** Exercise data follows **
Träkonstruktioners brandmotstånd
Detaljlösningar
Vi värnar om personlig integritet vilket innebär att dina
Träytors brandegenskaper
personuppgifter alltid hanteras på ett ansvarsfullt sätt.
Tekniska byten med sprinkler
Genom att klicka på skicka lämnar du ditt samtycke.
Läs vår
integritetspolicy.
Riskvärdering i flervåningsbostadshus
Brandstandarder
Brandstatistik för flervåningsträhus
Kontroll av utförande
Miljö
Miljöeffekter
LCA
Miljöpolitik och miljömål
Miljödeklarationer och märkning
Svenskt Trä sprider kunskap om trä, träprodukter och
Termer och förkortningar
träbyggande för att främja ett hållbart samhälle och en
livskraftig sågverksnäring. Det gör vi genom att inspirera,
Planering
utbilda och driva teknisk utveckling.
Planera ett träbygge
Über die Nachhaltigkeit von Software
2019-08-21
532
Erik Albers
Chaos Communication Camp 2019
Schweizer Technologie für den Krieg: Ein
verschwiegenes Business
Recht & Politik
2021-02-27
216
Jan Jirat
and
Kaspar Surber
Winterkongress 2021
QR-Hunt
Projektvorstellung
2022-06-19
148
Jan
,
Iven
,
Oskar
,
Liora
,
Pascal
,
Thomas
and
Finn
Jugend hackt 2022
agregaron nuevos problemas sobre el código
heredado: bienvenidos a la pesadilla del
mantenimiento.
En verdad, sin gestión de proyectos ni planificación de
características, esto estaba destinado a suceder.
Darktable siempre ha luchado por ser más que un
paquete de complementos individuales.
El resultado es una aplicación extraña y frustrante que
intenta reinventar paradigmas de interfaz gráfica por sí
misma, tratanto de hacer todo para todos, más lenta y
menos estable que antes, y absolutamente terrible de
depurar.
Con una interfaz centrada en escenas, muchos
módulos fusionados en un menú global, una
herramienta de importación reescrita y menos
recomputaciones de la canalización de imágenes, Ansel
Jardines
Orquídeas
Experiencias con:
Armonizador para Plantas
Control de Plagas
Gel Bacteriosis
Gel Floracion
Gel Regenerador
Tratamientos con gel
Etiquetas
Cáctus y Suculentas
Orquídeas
** End of Exercise data **
** Exercise data follows **
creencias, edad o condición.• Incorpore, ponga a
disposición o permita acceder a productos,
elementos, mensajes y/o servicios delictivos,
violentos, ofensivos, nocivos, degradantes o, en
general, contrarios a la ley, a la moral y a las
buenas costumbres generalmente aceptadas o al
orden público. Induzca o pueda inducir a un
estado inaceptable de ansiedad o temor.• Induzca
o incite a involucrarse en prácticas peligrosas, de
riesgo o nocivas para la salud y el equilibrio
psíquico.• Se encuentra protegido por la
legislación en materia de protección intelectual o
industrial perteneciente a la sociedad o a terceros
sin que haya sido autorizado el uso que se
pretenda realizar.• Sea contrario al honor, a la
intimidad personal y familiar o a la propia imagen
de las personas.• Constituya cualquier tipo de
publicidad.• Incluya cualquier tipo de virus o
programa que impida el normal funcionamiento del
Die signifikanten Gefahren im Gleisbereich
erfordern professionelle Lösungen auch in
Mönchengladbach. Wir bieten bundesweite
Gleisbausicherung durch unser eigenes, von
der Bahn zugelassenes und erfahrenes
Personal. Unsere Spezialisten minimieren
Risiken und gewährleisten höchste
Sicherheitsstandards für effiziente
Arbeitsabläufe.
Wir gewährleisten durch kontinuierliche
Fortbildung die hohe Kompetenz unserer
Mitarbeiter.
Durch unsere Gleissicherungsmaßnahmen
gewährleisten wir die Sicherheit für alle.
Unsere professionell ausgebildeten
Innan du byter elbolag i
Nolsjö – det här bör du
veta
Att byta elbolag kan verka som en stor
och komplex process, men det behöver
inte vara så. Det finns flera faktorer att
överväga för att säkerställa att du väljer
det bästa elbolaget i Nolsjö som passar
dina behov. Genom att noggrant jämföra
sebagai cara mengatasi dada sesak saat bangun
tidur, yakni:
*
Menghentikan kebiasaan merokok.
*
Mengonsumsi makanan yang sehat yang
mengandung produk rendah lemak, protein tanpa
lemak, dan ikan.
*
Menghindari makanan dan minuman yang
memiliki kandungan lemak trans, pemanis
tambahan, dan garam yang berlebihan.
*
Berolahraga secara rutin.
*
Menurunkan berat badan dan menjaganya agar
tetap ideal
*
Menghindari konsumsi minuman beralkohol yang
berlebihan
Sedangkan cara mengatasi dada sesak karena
** End of Exercise data **
** Exercise data follows **
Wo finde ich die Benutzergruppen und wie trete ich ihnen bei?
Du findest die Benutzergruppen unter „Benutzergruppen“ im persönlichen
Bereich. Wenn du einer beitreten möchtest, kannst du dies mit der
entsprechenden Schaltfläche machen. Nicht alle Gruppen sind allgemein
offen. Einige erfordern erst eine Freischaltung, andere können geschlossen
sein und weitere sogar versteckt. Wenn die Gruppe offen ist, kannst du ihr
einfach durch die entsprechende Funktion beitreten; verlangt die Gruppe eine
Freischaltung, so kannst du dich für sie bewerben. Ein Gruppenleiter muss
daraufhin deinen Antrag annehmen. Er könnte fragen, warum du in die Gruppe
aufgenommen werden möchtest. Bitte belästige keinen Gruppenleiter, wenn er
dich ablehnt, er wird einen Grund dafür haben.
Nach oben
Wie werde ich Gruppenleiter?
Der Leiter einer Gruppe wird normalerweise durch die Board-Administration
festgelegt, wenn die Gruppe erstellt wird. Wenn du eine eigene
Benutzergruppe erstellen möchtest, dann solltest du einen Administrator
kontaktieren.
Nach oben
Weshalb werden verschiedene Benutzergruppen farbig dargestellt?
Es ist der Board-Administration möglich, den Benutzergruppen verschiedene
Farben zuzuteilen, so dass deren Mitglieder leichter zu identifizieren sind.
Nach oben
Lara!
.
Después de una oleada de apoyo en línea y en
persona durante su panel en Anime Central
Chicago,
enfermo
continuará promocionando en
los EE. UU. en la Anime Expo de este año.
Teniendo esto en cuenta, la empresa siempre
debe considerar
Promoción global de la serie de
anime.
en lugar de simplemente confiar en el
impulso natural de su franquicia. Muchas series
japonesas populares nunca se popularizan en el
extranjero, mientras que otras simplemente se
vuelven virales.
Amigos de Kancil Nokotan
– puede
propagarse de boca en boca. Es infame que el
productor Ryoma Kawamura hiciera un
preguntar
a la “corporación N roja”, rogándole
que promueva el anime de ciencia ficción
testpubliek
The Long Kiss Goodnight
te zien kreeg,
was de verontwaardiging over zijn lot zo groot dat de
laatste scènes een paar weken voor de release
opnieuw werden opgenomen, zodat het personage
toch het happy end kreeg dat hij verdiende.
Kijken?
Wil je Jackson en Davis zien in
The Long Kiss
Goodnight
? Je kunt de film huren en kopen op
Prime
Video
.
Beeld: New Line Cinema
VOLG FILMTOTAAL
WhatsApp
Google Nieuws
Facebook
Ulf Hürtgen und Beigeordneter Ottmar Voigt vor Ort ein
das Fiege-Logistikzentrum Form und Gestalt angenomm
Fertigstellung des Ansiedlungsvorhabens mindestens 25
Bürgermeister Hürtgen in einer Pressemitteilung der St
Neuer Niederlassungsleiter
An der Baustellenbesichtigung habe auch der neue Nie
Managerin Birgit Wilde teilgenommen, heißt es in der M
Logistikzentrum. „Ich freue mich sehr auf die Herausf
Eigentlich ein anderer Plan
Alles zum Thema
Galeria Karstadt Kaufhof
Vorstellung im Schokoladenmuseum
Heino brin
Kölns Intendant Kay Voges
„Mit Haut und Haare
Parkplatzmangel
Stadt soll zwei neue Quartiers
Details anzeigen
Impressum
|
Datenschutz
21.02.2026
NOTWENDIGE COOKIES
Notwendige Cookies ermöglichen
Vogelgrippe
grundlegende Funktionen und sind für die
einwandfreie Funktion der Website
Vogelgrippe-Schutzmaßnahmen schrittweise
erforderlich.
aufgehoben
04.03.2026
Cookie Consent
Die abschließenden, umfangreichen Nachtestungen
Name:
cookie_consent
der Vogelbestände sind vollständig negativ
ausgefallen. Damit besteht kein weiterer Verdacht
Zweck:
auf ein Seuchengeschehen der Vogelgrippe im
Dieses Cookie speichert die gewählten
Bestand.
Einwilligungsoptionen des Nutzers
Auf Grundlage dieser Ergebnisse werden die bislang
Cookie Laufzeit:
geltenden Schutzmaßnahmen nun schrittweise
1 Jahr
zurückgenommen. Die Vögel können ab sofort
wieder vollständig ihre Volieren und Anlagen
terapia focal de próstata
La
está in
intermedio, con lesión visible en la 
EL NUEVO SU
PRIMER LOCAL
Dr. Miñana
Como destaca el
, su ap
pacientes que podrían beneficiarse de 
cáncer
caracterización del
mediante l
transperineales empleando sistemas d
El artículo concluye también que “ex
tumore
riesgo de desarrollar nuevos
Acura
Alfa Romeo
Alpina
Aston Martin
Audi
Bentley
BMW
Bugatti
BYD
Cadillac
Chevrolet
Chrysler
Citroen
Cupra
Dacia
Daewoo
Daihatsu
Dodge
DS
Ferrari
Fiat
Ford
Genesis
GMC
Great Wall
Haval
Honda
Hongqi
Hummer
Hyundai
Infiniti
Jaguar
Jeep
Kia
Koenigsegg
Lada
** End of Exercise data **
#### Prompt
Among the records above, only the lines between the line holding "Träkonstruktioners brandmotstånd" and the line holding "intenta reinventar paradigmas", inclusive, are to be output, exactly as written.

#### Task answer
Träkonstruktioners brandmotstånd
Detaljlösningar
Vi värnar om personlig integritet vilket innebär att dina
Träytors brandegenskaper
personuppgifter alltid hanteras på ett ansvarsfullt sätt.
Tekniska byten med sprinkler
Genom att klicka på skicka lämnar du ditt samtycke.
Läs vår
integritetspolicy.
Riskvärdering i flervåningsbostadshus
Brandstandarder
Brandstatistik för flervåningsträhus
Kontroll av utförande
Miljö
Miljöeffekter
LCA
Miljöpolitik och miljömål
Miljödeklarationer och märkning
Svenskt Trä sprider kunskap om trä, träprodukter och
Termer och förkortningar
träbyggande för att främja ett hållbart samhälle och en
livskraftig sågverksnäring. Det gör vi genom att inspirera,
Planering
utbilda och driva teknisk utveckling.
Planera ett träbygge
Über die Nachhaltigkeit von Software
2019-08-21
532
Erik Albers
Chaos Communication Camp 2019
Schweizer Technologie für den Krieg: Ein
verschwiegenes Business
Recht & Politik
2021-02-27
216
Jan Jirat
and
Kaspar Surber
Winterkongress 2021
QR-Hunt
Projektvorstellung
2022-06-19
148
Jan
,
Iven
,
Oskar
,
Liora
,
Pascal
,
Thomas
and
Finn
Jugend hackt 2022
agregaron nuevos problemas sobre el código
heredado: bienvenidos a la pesadilla del
mantenimiento.
En verdad, sin gestión de proyectos ni planificación de
características, esto estaba destinado a suceder.
Darktable siempre ha luchado por ser más que un
paquete de complementos individuales.
El resultado es una aplicación extraña y frustrante que
intenta reinventar paradigmas de interfaz gráfica por sí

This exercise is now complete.